Posted on:2006-01-15Degree:Ph.DType:Dissertation
University:University of California, San DiegoCandidate:Joseph, Ralina LandwehrFull Text:PDF
GTID:1455390008951954Subject:American Studies
Abstract/Summary:
The idea of a post-Civil Rights era has entered the US public sphere in the last decade. In the service of a neo-conservative agenda, post-Civil Rights America argues for an end to race, a celebration of multiculturalism, and a utilization of colorblind doctrine in law, public policy, and popular culture. Simultaneously, racial difference is feared and structural racism is ignored. In many ways the multiracial subject, embodying "all races," is imagined to be the quintessential post-Civil Rights American. This dissertation examines how cultural representations of Black/white women, sexualized embodiments of the US racial dichotomy, rely upon two extremes: a post-racial ideology of colorblindness (being "beyond race" or raceless) and a hyper-racialized ideology of hybridity (being "in-between races" or super-raced).

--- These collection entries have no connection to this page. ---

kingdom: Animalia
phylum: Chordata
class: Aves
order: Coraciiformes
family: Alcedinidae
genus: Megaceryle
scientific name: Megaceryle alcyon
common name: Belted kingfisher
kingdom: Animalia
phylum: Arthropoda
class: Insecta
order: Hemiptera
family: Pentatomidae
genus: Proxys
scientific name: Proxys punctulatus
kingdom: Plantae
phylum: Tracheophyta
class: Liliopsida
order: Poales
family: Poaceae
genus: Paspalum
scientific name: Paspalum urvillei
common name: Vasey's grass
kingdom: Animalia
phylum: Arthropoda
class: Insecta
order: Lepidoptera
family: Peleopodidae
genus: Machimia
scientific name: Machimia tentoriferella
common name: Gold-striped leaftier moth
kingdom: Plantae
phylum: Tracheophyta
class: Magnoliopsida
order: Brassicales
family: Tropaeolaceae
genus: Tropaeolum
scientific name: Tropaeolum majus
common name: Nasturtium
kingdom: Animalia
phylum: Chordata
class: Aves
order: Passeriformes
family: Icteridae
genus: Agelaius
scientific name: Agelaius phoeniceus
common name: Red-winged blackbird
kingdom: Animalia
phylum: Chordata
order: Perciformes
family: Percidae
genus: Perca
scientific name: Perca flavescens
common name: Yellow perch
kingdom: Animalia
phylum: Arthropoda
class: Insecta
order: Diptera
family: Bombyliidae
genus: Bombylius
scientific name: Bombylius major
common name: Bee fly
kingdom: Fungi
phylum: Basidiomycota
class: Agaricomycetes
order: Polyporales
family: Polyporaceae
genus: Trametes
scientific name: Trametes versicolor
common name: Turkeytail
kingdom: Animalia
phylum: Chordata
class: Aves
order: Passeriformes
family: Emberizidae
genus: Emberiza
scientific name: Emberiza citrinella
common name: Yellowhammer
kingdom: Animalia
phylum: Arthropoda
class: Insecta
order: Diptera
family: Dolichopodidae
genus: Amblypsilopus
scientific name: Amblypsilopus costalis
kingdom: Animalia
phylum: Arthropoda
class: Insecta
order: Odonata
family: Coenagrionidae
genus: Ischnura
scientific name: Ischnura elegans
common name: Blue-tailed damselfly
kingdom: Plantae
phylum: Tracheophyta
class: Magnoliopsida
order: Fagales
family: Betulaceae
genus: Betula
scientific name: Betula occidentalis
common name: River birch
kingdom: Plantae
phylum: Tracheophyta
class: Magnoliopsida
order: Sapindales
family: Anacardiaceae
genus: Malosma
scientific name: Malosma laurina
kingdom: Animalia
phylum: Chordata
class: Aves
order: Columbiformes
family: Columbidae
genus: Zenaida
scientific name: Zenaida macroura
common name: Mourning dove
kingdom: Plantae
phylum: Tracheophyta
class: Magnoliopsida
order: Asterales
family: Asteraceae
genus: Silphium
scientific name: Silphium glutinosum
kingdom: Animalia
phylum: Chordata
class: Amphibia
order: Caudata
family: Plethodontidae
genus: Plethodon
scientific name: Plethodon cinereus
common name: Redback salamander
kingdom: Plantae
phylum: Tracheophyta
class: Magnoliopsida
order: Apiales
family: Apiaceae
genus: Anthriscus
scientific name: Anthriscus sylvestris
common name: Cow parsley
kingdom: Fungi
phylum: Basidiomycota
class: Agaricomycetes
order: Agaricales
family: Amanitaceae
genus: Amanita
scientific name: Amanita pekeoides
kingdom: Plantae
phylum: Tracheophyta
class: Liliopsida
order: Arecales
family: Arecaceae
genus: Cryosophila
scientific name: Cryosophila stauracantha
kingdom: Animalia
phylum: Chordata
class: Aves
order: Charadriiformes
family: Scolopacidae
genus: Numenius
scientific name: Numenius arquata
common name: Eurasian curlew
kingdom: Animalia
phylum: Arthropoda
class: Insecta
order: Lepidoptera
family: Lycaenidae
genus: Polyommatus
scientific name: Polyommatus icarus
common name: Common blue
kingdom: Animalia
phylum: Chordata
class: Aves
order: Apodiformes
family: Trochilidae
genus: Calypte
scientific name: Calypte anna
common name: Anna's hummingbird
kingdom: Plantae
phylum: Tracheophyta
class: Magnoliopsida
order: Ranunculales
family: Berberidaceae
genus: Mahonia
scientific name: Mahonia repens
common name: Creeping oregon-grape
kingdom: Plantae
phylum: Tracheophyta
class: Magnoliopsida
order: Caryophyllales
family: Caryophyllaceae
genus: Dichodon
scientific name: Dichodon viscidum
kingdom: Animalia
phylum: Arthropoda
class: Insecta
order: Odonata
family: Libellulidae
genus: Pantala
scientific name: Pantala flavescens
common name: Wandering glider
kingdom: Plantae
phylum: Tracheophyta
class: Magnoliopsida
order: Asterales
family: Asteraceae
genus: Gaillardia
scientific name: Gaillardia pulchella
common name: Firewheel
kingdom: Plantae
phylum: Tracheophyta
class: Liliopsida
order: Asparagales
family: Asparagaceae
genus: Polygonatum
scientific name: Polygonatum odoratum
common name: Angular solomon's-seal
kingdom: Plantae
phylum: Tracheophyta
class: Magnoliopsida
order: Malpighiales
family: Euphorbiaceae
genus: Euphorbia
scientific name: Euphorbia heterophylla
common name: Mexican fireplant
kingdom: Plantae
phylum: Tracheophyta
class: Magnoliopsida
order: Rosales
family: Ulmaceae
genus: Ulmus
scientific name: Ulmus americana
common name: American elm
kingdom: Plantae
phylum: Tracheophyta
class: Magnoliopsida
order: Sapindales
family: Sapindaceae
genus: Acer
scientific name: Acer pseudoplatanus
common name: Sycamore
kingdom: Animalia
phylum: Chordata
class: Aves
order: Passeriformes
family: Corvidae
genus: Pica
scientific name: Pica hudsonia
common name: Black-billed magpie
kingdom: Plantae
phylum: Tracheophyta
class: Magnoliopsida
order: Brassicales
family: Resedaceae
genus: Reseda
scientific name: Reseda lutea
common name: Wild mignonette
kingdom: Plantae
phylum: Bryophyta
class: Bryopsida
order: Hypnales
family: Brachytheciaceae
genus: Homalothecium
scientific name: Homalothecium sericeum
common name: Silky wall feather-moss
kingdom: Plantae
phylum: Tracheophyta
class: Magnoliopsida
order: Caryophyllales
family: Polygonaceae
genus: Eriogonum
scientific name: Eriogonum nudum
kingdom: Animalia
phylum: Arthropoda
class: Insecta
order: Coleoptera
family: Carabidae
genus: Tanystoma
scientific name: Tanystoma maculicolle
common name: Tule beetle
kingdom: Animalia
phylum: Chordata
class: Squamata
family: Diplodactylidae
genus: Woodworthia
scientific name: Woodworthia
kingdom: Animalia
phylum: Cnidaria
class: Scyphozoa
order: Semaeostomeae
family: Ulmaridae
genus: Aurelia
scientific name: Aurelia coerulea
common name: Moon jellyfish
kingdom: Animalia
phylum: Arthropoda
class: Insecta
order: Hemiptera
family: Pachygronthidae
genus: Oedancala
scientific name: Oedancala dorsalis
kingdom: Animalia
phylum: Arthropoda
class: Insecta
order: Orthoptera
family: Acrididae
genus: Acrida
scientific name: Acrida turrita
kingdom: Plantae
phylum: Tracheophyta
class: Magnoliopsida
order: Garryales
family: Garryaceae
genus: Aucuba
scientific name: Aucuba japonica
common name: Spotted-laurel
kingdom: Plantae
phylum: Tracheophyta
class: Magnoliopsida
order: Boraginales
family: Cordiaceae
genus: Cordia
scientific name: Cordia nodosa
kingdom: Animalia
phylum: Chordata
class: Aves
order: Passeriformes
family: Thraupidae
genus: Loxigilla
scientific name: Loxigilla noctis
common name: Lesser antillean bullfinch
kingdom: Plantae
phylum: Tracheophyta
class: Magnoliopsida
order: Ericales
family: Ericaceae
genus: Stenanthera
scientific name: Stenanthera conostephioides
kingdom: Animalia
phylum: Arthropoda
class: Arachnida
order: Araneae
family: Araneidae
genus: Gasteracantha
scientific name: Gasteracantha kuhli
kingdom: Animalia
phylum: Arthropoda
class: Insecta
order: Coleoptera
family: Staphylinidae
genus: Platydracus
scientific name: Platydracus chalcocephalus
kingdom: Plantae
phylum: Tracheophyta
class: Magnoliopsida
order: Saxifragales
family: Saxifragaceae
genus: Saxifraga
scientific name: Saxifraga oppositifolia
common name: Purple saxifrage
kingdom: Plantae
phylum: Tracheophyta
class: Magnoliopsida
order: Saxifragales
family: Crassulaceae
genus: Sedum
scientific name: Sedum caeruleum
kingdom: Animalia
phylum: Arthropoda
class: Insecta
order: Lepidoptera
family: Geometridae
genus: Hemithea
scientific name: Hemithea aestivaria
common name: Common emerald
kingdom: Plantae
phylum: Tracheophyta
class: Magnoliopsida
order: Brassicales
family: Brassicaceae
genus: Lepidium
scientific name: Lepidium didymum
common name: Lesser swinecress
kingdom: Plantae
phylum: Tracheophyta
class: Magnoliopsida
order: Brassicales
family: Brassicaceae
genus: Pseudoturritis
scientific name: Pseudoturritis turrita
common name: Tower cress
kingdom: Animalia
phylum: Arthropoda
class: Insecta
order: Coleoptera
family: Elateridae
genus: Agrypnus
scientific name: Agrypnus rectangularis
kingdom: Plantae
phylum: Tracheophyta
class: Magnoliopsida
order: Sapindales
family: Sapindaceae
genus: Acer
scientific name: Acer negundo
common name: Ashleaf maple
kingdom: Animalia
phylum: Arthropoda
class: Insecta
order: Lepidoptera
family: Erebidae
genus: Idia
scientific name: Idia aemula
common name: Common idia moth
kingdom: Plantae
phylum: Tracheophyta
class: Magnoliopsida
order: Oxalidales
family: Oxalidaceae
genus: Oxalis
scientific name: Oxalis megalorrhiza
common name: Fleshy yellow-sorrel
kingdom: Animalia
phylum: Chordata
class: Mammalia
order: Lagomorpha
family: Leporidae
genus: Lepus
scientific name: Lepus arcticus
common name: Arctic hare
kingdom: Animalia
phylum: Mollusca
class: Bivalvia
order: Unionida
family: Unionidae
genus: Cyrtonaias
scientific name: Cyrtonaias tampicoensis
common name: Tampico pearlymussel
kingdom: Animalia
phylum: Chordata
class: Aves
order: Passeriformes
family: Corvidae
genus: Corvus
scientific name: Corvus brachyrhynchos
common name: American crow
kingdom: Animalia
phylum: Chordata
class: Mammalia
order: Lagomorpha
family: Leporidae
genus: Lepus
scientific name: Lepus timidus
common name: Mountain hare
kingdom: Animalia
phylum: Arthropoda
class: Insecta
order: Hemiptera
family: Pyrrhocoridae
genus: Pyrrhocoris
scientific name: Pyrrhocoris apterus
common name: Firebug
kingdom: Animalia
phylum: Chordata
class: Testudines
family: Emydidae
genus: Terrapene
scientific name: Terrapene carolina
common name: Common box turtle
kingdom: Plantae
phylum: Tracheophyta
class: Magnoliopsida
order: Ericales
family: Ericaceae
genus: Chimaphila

I examine the linkages between popular representations of Black-white women and larger US urges to ignore the "gray" role that race and gender can play in the new millennium. Current structural racism is allowed to flourish unfettered because "true" racism only happens in the Jim Crow South and between ignorant individuals. In my readings of cross-sections of cultural sites, I utilize theory in literary, cultural, women's and ethnic studies, and rely heavily upon history. In each of my readings of contemporary cultural sites, I draw upon eighteenth and nineteenth century portrayals of "the mulatta." My dissertation argues that polarization of Black/white female images into a colorblindness/hybridity paradigm ignores the reality of contemporary race relations, which occurs in middle, in-between spaces, and not neatly polarized ends of an imagined racial spectrum.